The best way to be systematic about your spend data is to organise it by category.
Your company will have its own particular spend topography – but the list below shows the most common categories, and is a great starting point:
It’s really important to get the categorisation step right. It’s even more important that you implement a categorisation process for all future spend – if you haven’t already done so.
If you’re a Soldo user, you can create your own categories in the admin dashboard, and get your staff to add the relevant category to each purchase they make – it only takes a couple of seconds.
If you’re using an expense management software such as Xero, you can add categories when you upload your expenses, or review and accept the software’s automatic suggestions.
Ironically, analysis is the final step of the spend analysis process.
Making your expenses visible, and then sorting them into categories, often takes longer than examining them for patterns and opportunities for savings.
But if you’ve done the visibility and sorting steps properly, the analytical step should be relatively straightforward.
Beginning with one category, such as travel, try to zoom out mentally, and look at your company spend with fresh eyes. You’re looking for patterns and trends that you might not have noticed.
Finding patterns is not an end in itself. Instead, patterns are a rich source of spend intelligence to instantly clarify new opportunities for savings and efficiencies.
Patterns often betray old habits that your company has taken for granted as ‘just the way things are.’ Challenge this. Why are you spending in this way? How could you do things differently?
Patterns can also show an over-reliance on a small range of suppliers. Challenge this, too. If you’re a loyal customer, could you negotiate a bulk discount? Is there a way you could organise your buying over the year to make better use of existing bulk discounts? Are you over-reliant on one supplier for a crucial regular item? What would happen if they folded or were unable to fulfil an order? Should you diversify for the sake of risk?
The other reason to seek out patterns is so that you can easily identify outliers.
Are there any expenses that stand out? Why do they stand out?
Did those outliers trigger an internal expense review, or did they fall below the maximum amount for automatically approved purchases? Do you need to consider changing the maximum amount for such purposes?
Has the company paid twice for something in error? Or have you overpaid?
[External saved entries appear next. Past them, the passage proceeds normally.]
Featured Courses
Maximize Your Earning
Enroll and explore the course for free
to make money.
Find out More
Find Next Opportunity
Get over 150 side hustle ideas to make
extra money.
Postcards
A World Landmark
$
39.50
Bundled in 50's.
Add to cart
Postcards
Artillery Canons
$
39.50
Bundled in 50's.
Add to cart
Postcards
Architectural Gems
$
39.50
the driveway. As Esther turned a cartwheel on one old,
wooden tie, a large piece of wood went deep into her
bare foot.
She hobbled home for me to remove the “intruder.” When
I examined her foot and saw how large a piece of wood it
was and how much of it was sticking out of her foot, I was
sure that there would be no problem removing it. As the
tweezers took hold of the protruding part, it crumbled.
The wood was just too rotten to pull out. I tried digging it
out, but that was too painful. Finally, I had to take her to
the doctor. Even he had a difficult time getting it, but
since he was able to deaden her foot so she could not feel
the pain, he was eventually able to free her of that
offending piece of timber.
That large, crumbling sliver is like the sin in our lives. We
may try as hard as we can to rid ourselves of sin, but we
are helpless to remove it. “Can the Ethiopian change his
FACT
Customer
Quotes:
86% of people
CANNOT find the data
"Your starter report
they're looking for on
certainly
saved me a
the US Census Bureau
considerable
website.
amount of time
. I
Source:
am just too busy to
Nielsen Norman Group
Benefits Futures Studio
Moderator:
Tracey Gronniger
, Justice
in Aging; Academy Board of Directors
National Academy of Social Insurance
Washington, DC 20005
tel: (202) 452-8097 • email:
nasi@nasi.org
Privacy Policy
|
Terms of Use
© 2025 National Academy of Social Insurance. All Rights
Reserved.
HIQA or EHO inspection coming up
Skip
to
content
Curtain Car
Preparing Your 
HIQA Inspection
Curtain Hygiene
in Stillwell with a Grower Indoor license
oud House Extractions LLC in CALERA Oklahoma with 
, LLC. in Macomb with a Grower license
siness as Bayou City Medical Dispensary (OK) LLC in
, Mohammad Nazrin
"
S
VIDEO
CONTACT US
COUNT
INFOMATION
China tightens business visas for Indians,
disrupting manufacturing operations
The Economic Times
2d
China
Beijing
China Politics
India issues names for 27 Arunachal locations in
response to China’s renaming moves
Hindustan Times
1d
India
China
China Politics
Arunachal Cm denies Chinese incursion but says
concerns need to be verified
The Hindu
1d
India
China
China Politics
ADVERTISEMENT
Are all of your departments adhering equally to your company’s expense policy? Are some doing better than others? What can you do to ensure that each department, and each employee, adheres?
Scrutinising the outliers is not about being pernickety for the sake of it. It’s about making sure that everything makes sense – that every expense can be tied to a relevant business need.
Once you’ve analysed your company spend, it’s worth dedicating some serious thought to the time it took you to make sense of all the outgoings.
If you manage your company’s spend well, the visibility and sorting steps will be condensed into just a few clicks. And, once everything is in order, analysis should be fast, accurate and stress-free.
With Soldo’s instant notifications and real-time balances and transaction data, spend analysis really is second nature. You’ll notice patterns almost before they have chance to form, and you’ll be able to query any purchases that seem out of character, or unreasonable.
A good spend analysis will save you far more than money – recent research that we commissioned from independent pollsters, YouGov, showed that nearly a quarter of all medium-sized businesses are wasting between 2 and 4 hours every month on financial detective work to reconcile their spend.